A late spring evening, a determined breeze, two willing dogs, and miles of empty roads make for a good walk.
Linda is very good about hopping on the exercise bike or going for a walk nearly every day. She puts me to shame when it comes to regular exercise. Next winter, I’ve vowed to join her on the bike when the activity gets lower on the farm.
As life on the farm goes, one thig leads to another. About 5:30 a.m. one of the goats started bawling. Nellie had managed to escape over the barn door and separated from the herd, was freaking out. In going out, I let the dog out and Maizie promptly chased a raccoon up a power pole.
The raccoon was perched above a transformer and I feared for the damage the raccoon could do to the transformer (our electric co-op printed a list of reasons why transformers fail, and animals were the #1 reason). I contemplated taking the raccoon out with a .22, but thought only two bad things could happen – I could miss and hit the transfomer or other piece of the electric grid, or I could get the raccoon, and its fall could break something on the way down – so I decided to lock the dogs up again and hope the raccoon would climb down on its own. If it wasn’t 5:30 am Sunday morning I may have called the co-op for guidance. About an hour later, we heard a terribly loud buzzing, arcing sound, the power blinked off briefly, and when I went out to make sure all the fuse boxes were intact, I found the crispy raccoon at the base of the power pole, its fur all singed. It was kind of creepy – so I showed all the kids and impressed upon them the importance of not messing with electricity!
A couple of weeks ago, most of the trees were mulched. It’s those last 20 that take so long. The supply of chips at home was exhausted, so it was necessary to load and haul chips from the Marshalltown compost facility.
Here’s the look at the north border – the row on the furthest left is the newest row.
Here’s the new row along the east edge of the pasture. Linda contnues to get more seeds planted in the garden.
School is finally out for Linda. It was a day at home for me. Kids were in school. A recipe for day-long attention to getting more of the garden in.
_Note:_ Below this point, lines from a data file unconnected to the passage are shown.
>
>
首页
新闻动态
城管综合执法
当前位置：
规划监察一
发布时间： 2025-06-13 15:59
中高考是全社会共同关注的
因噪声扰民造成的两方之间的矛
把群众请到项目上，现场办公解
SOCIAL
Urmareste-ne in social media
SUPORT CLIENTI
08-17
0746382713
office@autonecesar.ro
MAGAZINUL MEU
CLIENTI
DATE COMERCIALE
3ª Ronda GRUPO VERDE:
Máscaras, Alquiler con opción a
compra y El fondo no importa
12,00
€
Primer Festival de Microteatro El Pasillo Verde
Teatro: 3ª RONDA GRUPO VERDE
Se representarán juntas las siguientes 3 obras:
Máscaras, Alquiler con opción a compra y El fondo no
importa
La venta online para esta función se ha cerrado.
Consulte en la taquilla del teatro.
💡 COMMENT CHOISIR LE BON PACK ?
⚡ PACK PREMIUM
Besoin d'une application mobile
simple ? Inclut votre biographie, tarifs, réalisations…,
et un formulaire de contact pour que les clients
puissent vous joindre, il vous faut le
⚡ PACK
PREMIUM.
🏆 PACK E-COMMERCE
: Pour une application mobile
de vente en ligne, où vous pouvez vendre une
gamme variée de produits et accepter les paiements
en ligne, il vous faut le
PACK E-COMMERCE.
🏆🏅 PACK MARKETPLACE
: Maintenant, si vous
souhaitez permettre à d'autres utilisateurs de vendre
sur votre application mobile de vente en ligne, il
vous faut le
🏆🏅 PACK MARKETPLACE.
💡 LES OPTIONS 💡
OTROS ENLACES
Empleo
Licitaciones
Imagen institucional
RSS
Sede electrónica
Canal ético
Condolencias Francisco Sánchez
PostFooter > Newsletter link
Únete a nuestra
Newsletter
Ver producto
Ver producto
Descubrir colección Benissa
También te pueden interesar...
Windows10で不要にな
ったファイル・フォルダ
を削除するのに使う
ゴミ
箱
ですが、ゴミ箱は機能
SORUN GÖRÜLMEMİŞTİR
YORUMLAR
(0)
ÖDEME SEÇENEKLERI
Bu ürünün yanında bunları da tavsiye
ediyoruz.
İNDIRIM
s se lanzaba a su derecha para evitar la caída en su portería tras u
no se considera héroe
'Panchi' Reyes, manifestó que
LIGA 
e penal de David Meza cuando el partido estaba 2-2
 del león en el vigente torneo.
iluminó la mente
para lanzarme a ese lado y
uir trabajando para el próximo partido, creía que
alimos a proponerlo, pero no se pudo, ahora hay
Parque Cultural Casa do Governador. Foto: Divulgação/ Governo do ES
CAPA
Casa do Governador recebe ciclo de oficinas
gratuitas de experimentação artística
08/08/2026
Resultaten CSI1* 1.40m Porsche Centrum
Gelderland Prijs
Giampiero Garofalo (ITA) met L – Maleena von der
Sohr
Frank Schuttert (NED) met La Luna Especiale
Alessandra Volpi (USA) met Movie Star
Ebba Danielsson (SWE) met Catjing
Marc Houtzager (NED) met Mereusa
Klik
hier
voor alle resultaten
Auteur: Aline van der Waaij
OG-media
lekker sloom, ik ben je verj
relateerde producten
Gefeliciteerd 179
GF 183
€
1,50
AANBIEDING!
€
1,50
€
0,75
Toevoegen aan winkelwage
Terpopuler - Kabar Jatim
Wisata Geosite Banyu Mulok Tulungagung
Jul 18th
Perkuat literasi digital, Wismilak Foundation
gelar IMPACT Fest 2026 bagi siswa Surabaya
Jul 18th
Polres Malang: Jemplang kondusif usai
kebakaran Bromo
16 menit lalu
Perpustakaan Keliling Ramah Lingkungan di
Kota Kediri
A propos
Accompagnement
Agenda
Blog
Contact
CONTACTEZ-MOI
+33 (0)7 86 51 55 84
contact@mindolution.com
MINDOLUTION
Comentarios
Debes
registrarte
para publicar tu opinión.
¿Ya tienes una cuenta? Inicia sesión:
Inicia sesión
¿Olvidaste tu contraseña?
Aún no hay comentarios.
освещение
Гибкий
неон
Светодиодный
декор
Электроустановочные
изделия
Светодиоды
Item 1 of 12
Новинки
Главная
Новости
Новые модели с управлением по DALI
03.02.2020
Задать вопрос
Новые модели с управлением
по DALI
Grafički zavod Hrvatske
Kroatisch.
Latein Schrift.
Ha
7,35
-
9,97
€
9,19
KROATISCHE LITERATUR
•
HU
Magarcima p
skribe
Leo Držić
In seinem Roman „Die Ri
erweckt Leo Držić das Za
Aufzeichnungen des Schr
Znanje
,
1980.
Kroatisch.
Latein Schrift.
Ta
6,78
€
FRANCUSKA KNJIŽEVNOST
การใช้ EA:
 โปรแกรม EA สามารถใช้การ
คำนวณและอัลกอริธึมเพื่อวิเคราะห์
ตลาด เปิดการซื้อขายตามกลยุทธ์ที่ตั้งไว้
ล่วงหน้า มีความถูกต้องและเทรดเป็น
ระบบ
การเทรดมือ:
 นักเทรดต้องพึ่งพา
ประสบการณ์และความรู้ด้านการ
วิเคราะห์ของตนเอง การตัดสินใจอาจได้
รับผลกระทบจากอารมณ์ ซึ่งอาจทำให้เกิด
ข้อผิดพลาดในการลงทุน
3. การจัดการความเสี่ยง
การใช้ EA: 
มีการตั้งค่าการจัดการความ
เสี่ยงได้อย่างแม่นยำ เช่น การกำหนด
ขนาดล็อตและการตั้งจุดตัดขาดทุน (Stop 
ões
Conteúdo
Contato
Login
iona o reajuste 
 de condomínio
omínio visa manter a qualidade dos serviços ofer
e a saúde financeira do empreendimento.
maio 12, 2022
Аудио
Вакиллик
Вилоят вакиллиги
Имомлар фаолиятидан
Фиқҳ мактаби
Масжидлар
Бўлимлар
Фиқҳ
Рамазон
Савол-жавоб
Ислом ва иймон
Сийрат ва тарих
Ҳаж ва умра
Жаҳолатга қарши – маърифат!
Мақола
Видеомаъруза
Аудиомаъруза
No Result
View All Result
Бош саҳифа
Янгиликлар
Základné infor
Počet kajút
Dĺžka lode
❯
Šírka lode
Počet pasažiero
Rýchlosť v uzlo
Here’s a portion of the tomatoes – all tucked in under the mulch and staked with cages made from old woven wire and old fenceposts cut in half. Those flimsy so-called tomato cages you buy in the store are basically useless. So we made these for nothing but some time many years ago cutting up the woven wire and fenceposts.
We’re now eating something instead of rhubard and aspargus from the garden.
The first lettuce, radishes, and spinach are in season.